September 28, 2022

Raven Tribune

Complete News World

The Chinese tech giant posted its first-ever revenue decline

The Chinese tech giant posted its first-ever revenue decline

Tencent Covid-19 reported its first ever quarterly drop in year-over-year revenue as the tech giant hit tougher regulations around gaming in China and the resurgence of Covid-19 in the world’s second-largest economy.

Here’s how Tencent performed in the second quarter, versus Refinitiv’s consensus estimates:

  • he won: CNY 134.03 billion ($19.78 billion) versus CNY 134.6 billion expected, down 3% year-on-year.
  • Profit attributable to the shareholders of the company: 18.62 billion yuan versus 25.28 billion yuan expected, down 56% year on year.

Tencent missed revenue and earnings forecasts. During the quarter, Tencent faced macroeconomic headwinds stemming from the resurgence of Covid in China and the subsequent shutdown of major cities, Including Shanghai Financial City. The authorities committed to the following: Zero Covid policy That caused turmoil in the world’s second largest economy.

China’s economy grew just 0.4% in the second quarter, missing analyst expectations. This had an impact on the company’s revenue from fintech, cloud and advertising.

Meanwhile, China’s domestic video game industry has also faced challenges due to stricter regulation. Tencent generates about a third of its total revenue from gaming.

gaming challenges

Last year, Chinese regulators introduced a rule that limits the amount of time children under 18 can spend playing online games to a maximum. Three hours a week, during certain times only.

Organizers too Approval for new games has been frozen between July 2021 and April of this year. In China, games need to get the green light from the organizers before they can be launched and monetized.

Analysts at China Renaissance said in a note published last month that Tencent launched only three mobile games in the second quarter. So the company relied on its existing popular monikers to generate revenue.

Tencent faced a number of headwinds in 2022 including a Covid-induced slowdown in the Chinese economy and a tougher gaming market.

Bobby Yip | Reuters

Tencent said domestic gaming revenue in the second quarter fell 1% year on year to 31.8 billion yuan, while international gaming revenue fell by the same percentage to 10.7 billion yuan.

The Chinese tech giant said the international gaming market has “experienced a post-epidemic digestion period”. During the height of the Covid pandemic and global lockdowns, people turned to gaming for entertainment and companies like Tencent and its rival NetEase experienced a boom. But since countries have reopened, people are spending less time playing games, and annual comparisons for companies are hard to stick to.

Tencent also said that the Chinese market is experiencing “a similar period of uptake due to transitional issues including relatively fewer large game releases, lower user spending, and implementation of minor safeguards.”

The company said it saw a drop in revenue in the second quarter from some of the long-running hit games like PUBG Mobile and Honor of Kings.
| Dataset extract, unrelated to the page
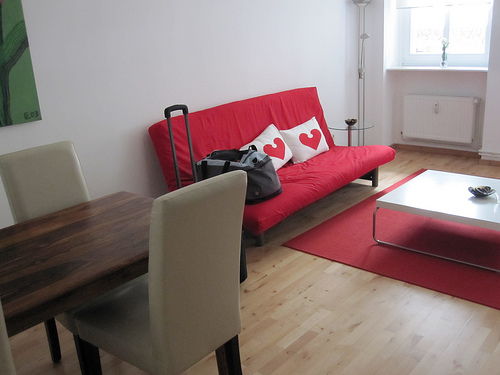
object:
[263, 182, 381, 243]
shadow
China’s economic slowdown has a big impact

The emergence of Covid in China, the shutdowns and the subsequent economic slowdown have spread to key areas of Tencent’s business.

Online advertising revenue in the second quarter totaled 18.6 billion yuan, down 18% year on year.

Tencent also operates one of the largest mobile payment services in China called WeChat Pay via the WeChat messaging app that has over a billion users. The company also has a nascent cloud computing business. Revenue from these two is wrapped under the “Fintech and Business Services” tag. Revenue from this segment grew 1% year on year to 42.2 billion yuan, slowing from the previous quarter.

“FinTech Services revenue growth was slower compared to previous quarters as the COVID-19 resurgence temporarily impacted commercial payment activities in April and May,” Tencent said.

Ma Huateng, CEO of Tencent, said in the company’s earnings statement that business should rebound as the Chinese economy begins to recover.

“We generate nearly half of our revenue from financial and business services as well as online advertising that directly contributes to and benefits from overall economic activity, which should put us in a position of revenue growth as the Chinese economy expands,” Ma said.